▶ Source document

────

United States District Court, W.D. Michigan, Southern Division
Mar 28, 2001
No. 1.00-CV-28 (W.D. Mich. Mar. 28, 2001)

Summary

In Zolman the district court approved the Magistrate Judge's recommendation that two federal employees be granted relief from a state court default judgment pursuant to Rule 60(b)(1) for "mistake, inadvertence, surprise, or excusable neglect."

Summary of this case from Cotter v. U.S.

Opinion

No. 1.00-CV-28.

March 28, 2001.


MEMORANDUM OPINION APPROVING REPORT AND RECOMMENDATION


This case presents a tort action by a pro se plaintiff. On March 15, 2000, plaintiff Gregory Zolman filed a complaint in the Grand Traverse County Circuit Court against Internal Revenue Service employees Richard Vervisch, Larry Haines, Michael Gruba and ten unnamed "Doe" defendants. On April 14, 2000, after the defendants failed to appear, plead, or otherwise defend within the 28-day period allowed by state law, default judgment was requested by plaintiff and entered by the Clerk of the Court against defendants Haines and Vervisch in the amount of $600, plus $55.12 in costs and fees.

Defendant Gruba was served at a later date and was therefore not in default at the time judgment was requested.

────

▶ Aim
Please write out the court opinion word for word, from "MEMORANDUM OPINION APPROVING" up to and including "costs and fees.".

▶ Material supplied
────

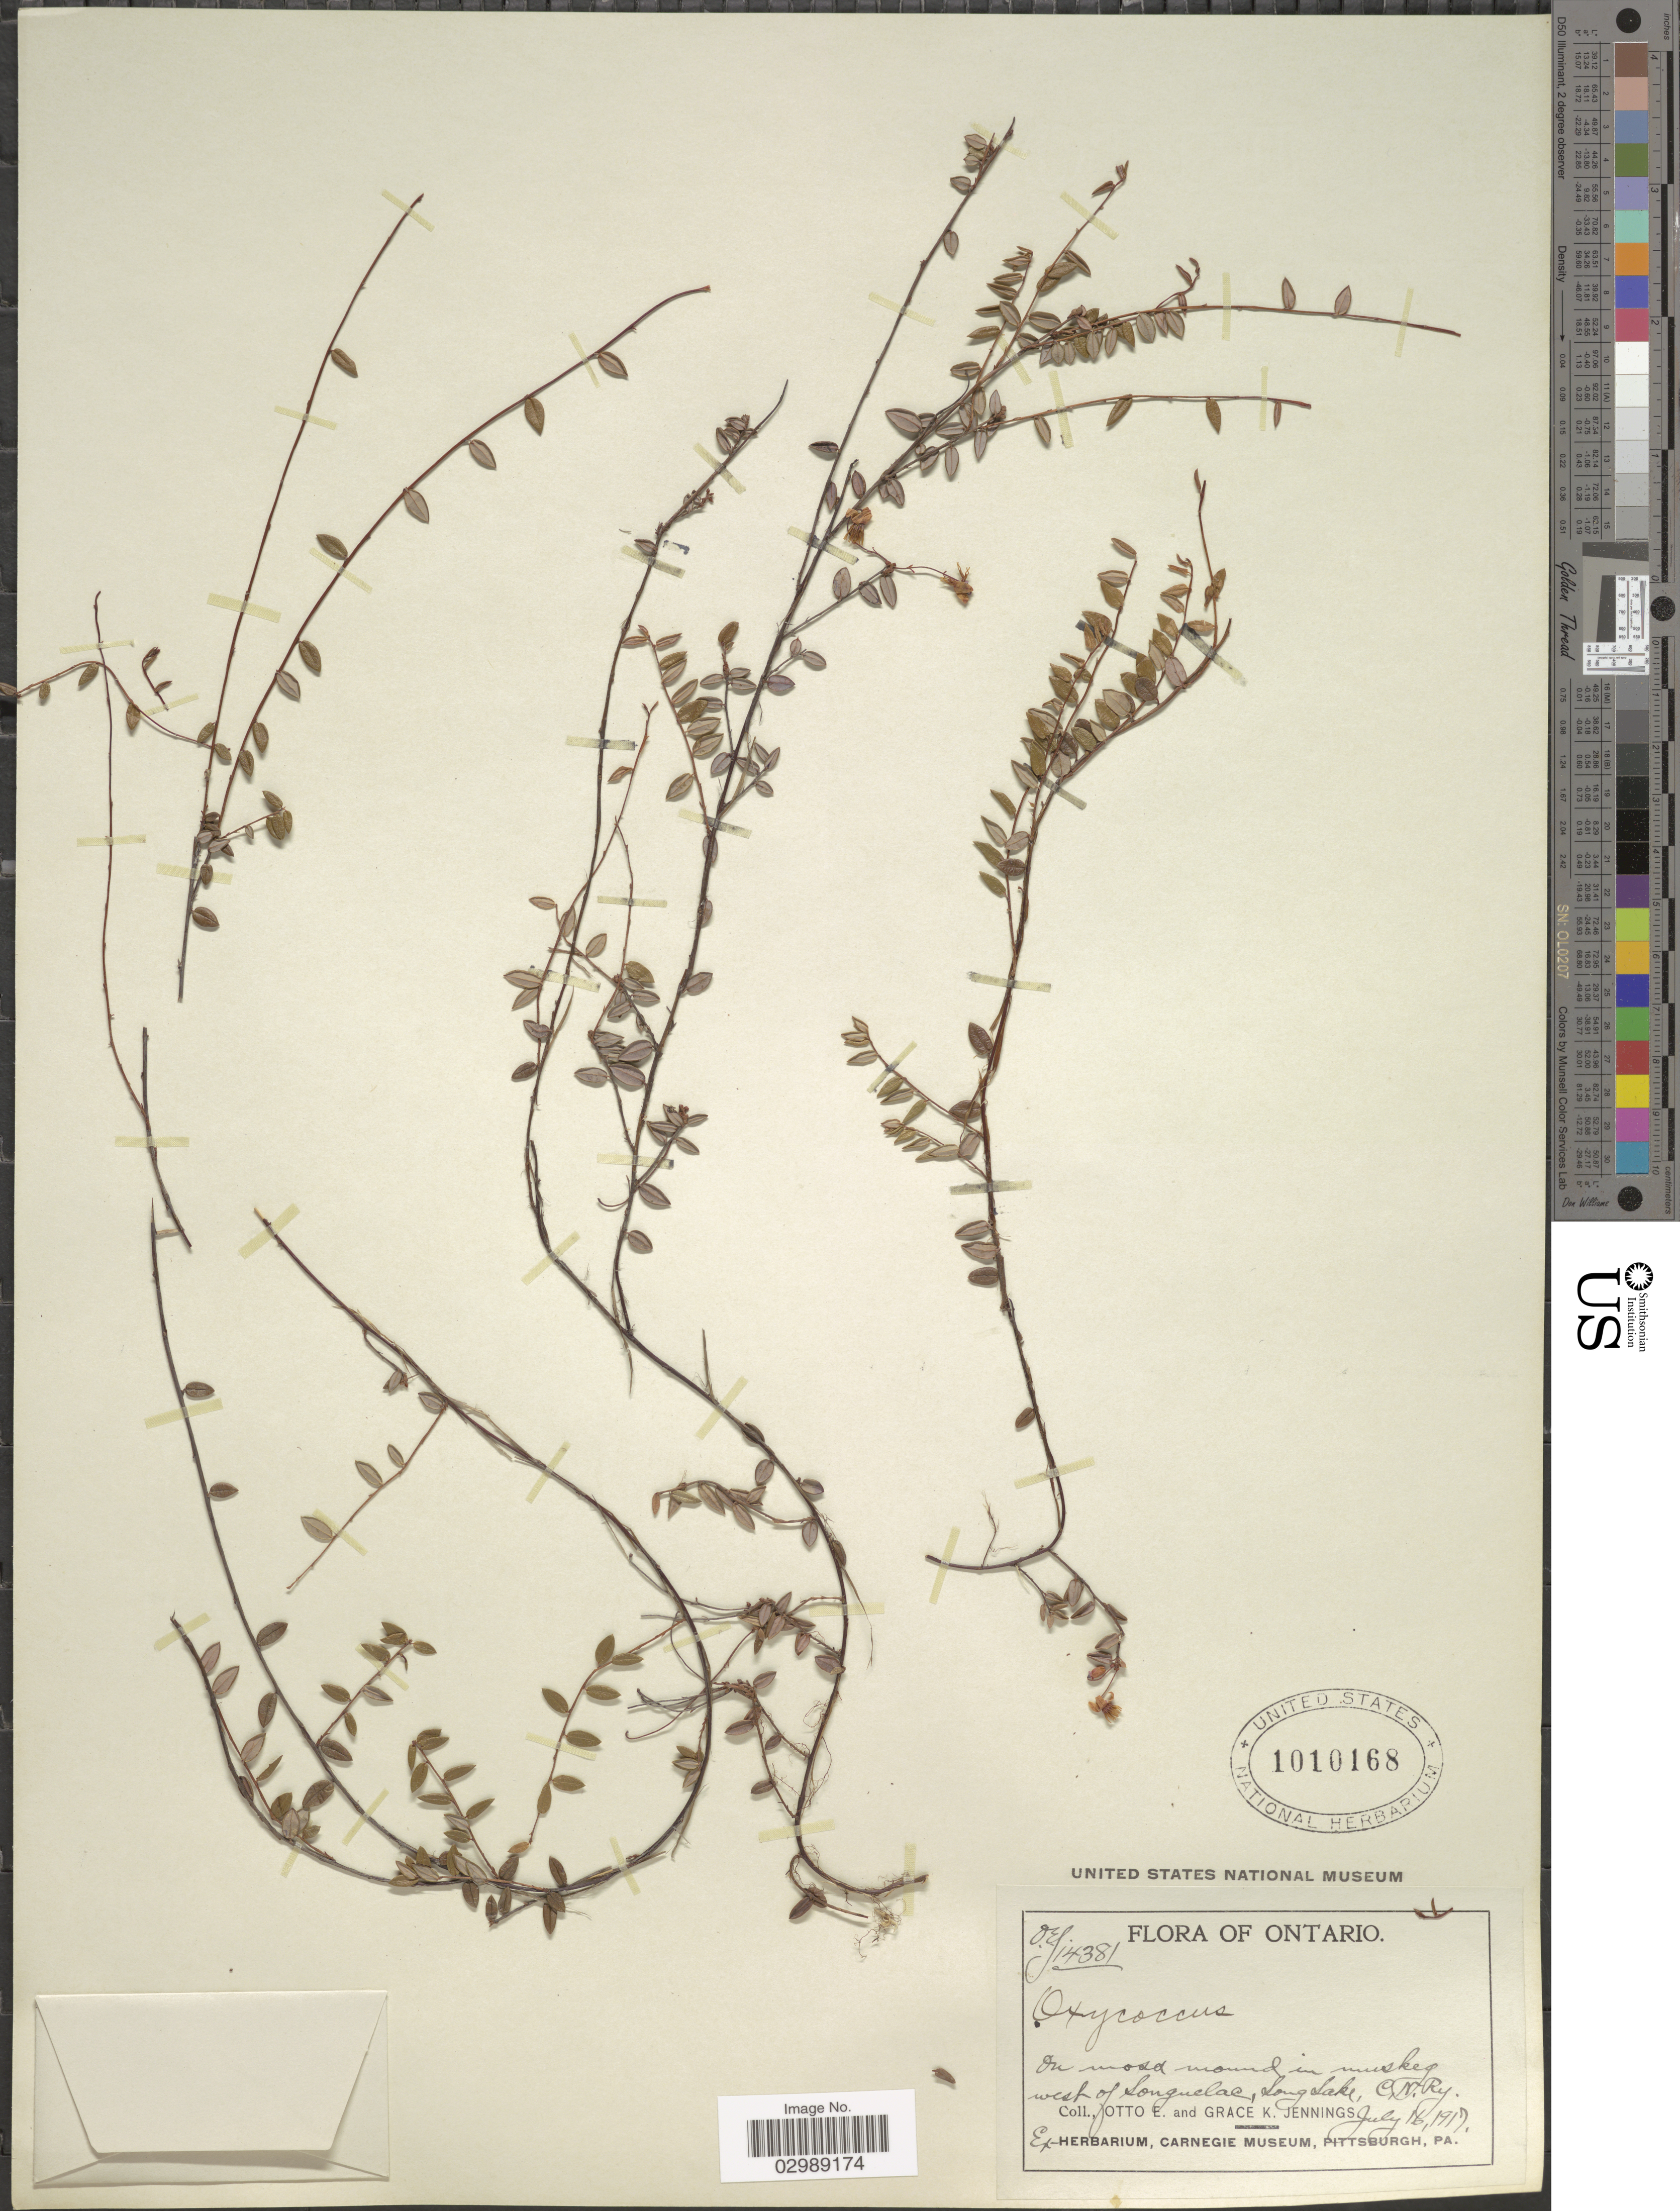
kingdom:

────

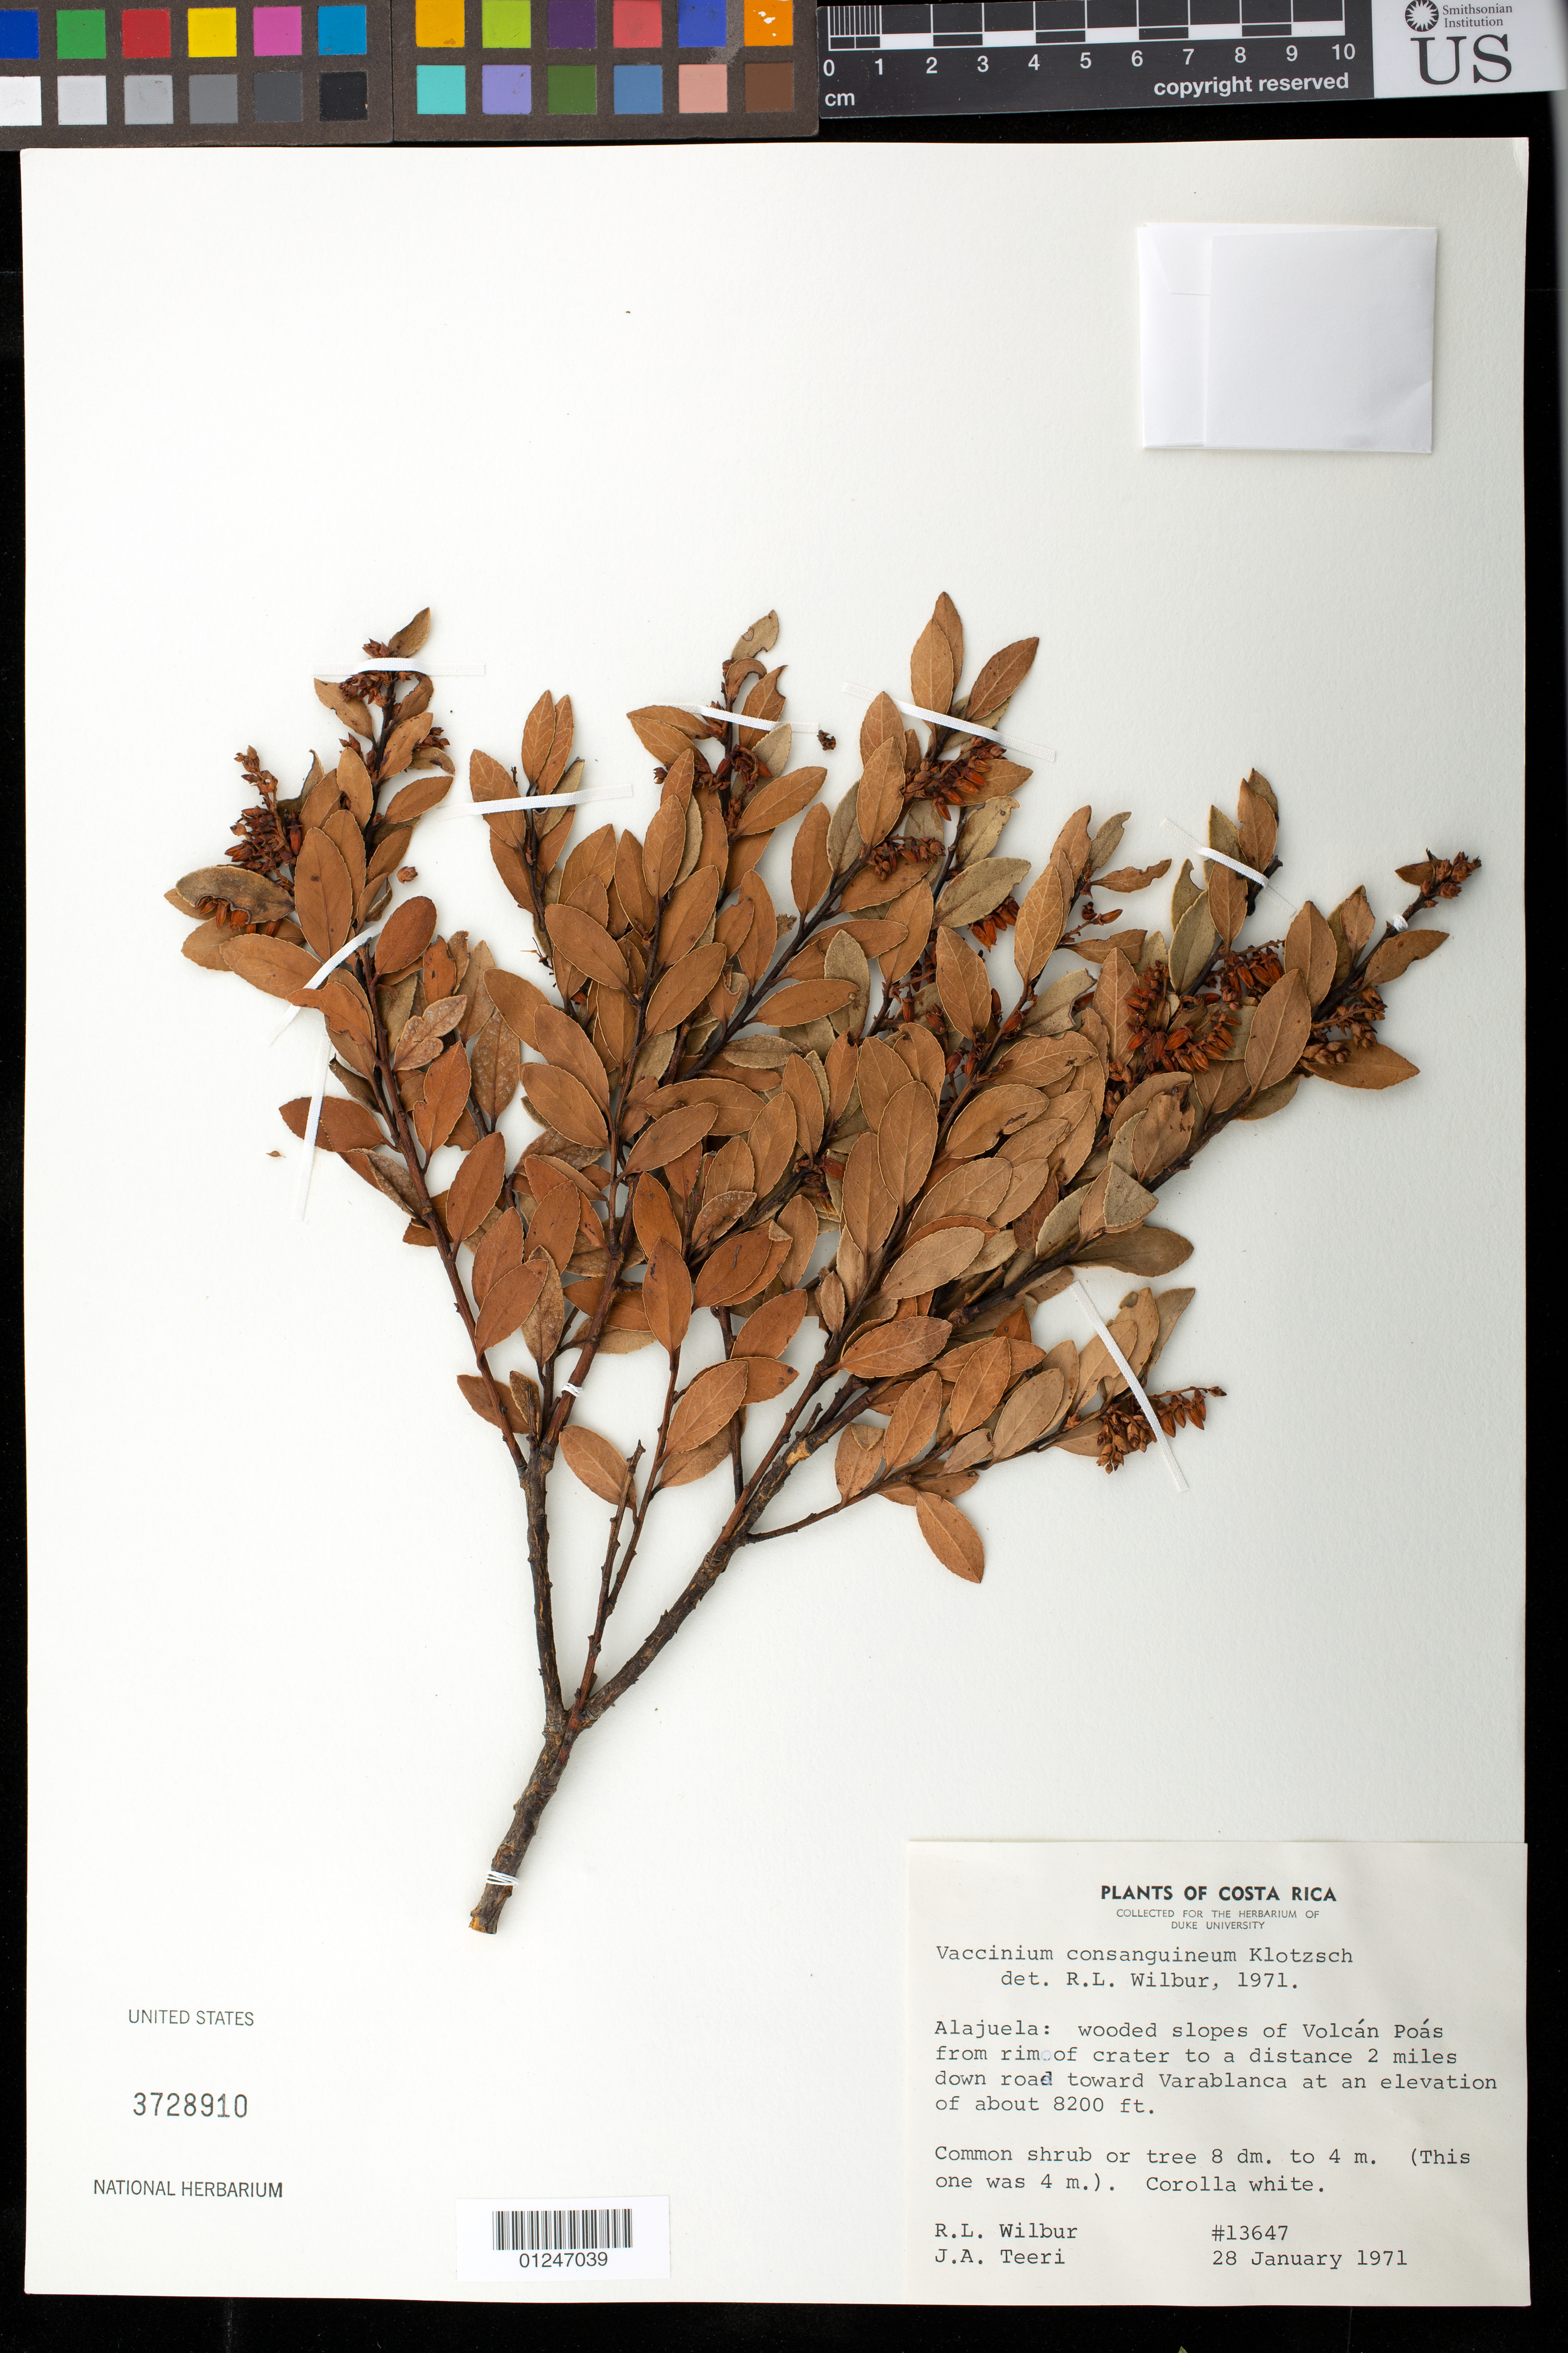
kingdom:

────

▶ In response
MEMORANDUM OPINION APPROVING REPORT AND RECOMMENDATION


This case presents a tort action by a pro se plaintiff. On March 15, 2000, plaintiff Gregory Zolman filed a complaint in the Grand Traverse County Circuit Court against Internal Revenue Service employees Richard Vervisch, Larry Haines, Michael Gruba and ten unnamed "Doe" defendants. On April 14, 2000, after the defendants failed to appear, plead, or otherwise defend within the 28-day period allowed by state law, default judgment was requested by plaintiff and entered by the Clerk of the Court against defendants Haines and Vervisch in the amount of $600, plus $55.12 in costs and fees.